Valence : la permanence de la députée LREM Mireille Clapot taguée

Mireille Clapot, députée LREM de la Drôme, a vu sa permanence de Valence taguée dans la nuit du 13 au 14 août / © ALAIN JOCARD / AFP
Mireille Clapot, députée LREM de la Drôme, a vu sa permanence de Valence taguée dans la nuit du 13 au 14 août / © ALAIN JOCARD / AFP

A Valence, des tags ont été inscrits dans la nuit du mardi 13 au mercredi 14 août sur le rideau en fer de la permanence de la députée LREM Mireille Clapot. Des inscriptions anarchistes, gilets jaunes, anti-police et anti traité CETA. L'élue indique qu'une plainte va être déposée.

Par DM (avec AFP)

Les dégradations ont été constatées sur le rideau de fer de la permanence de Mireille Clapot, députée La République En Marche de la première circonscription de la Drôme. La permanence de la parlementaire est située avenue Sadi Carnot, à Valence. Des tags ont été inscrits en noir, jaune et rouge. Les inscriptions étaient en cours de nettoyage ce mercredi matin.

La parlementaire drômoise a dénoncé ce matin, notamment sur les réseaux sociaux, les dégradations commises sur sa permanence de Valence.  "Des graffitis avec des symboles anarchistes, des mentions des gilets jaunes, des inscriptions sur le Ceta ou ma +responsabilité+ ont été découverts sur le rideau métallique et une partie de la devanture non protégée de ma permanence", a indiqué l'élue à l'AFP. L'élue a indiqué qu'une plainte sera déposée. "Je vais porter plainte. Il s'agit de la dégradation d'un local financé par l'argent public. C'est inacceptable", a ajouté l'élue.    
Ce mercredi 13 août, Gilles Le Gendre, président du groupe LREM à l'Assemblée nationale, a appelé opposition et syndicats agricoles à condamner les dégradations de permanences et menaces contre des députés de la majorité. "Nous sommes proches de 25 ou 30 dégradations, avec des degrés de gravité variables mais pour nous, c'est le symbole d'une démocratie qui ne fonctionne pas correctement", a déclaré Gilles Le Gendre sur France info, déplorant "une surenchère extrêmement dangereuse".

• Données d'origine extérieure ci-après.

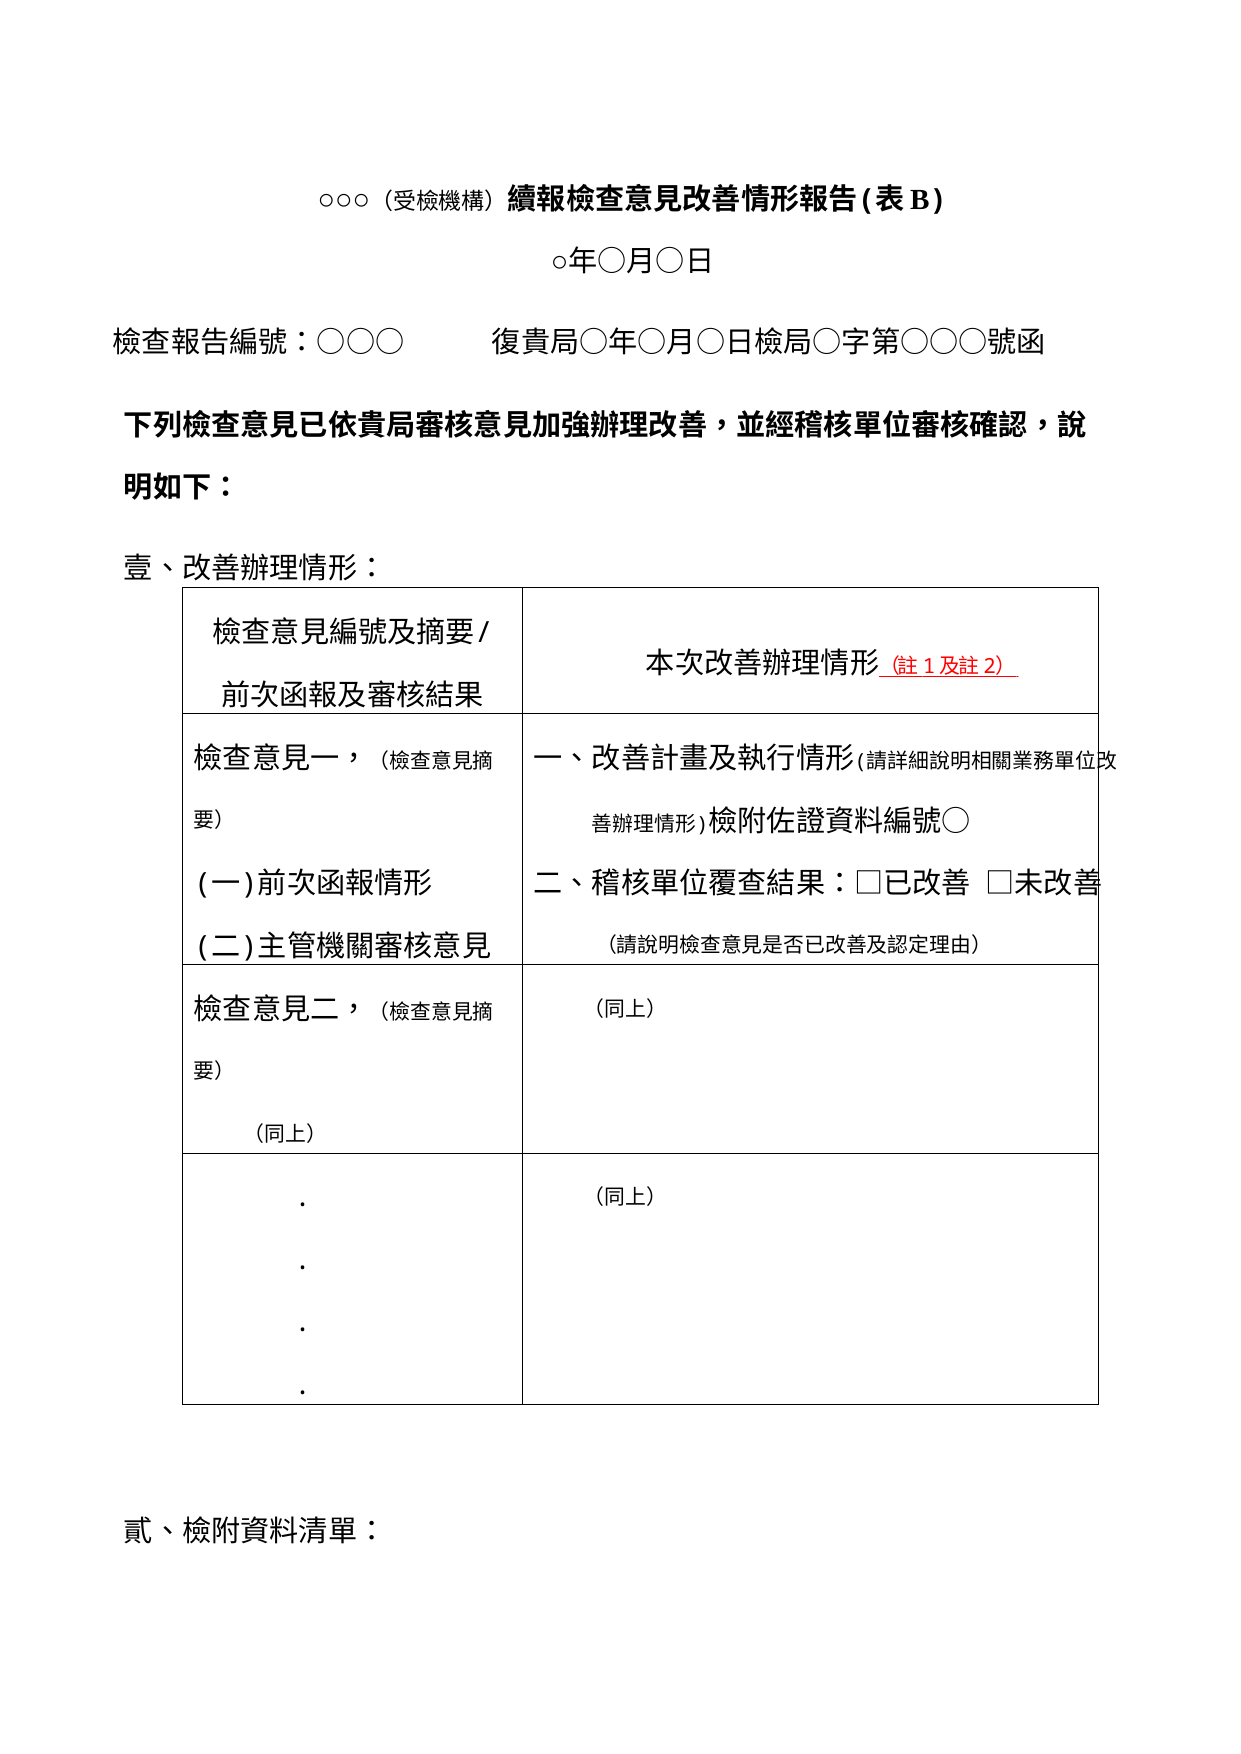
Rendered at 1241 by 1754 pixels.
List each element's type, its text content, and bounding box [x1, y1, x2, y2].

table_cell （同上） [523, 965, 1098, 1153]
table_cell （同上） [523, 1154, 1098, 1404]
table_header 本次改善辦理情形（註1及註2） [523, 588, 1098, 713]
table_header 檢查意見編號及摘要/ 前次函報及審核結果 [183, 588, 522, 713]
table_cell 檢查意見一，（檢查意見摘要） (一)前次函報情形 (二)主管機關審核意見 [183, 714, 522, 964]
text 檢查報告編號：○○○ 復貴局○年○月○日檢局○字第○○○號函 [112, 298, 1152, 361]
text ○年○月○日 [112, 217, 1152, 280]
table_header 下列檢查意見已依貴局審核意見加強辦理改善，並經稽核單位審核確認，說明如下： 壹、改善辦理情形： [113, 362, 1098, 1467]
table_cell 貳、檢附資料清單： [113, 1468, 1098, 1572]
text ○○○（受檢機構）續報檢查意見改善情形報告(表B) [112, 155, 1152, 217]
table_cell . . . . [183, 1154, 522, 1404]
table_cell 檢查意見二，（檢查意見摘要） （同上） [183, 965, 522, 1153]
table_cell 一、改善計畫及執行情形(請詳細說明相關業務單位改善辦理情形)檢附佐證資料編號○ 二、稽核單位覆查結果：□已改善 □未改善 （請說明檢查意見是否已改善及認定理由） [523, 714, 1098, 964]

La classe politique avait unanimement condamné fin juillet, avant la trêve du mois d'août, les dégradations de plusieurs permanences de députés ou de locaux du parti LREM, emmurés ou tagués, voire saccagés comme à Perpignan en marge d'une manifestation de "gilets jaunes", après la ratification de l'accord Ceta de libre-échange UE-Canada. De nouvelles dégradations et menaces ont été constatées ces derniers jours, à Montpellier, dans le Var ou encore en Moselle. Les inscriptions découvertes sur la permanence valentinoise de Mireille Clapot viennent s'ajouter à la liste aujourd'hui.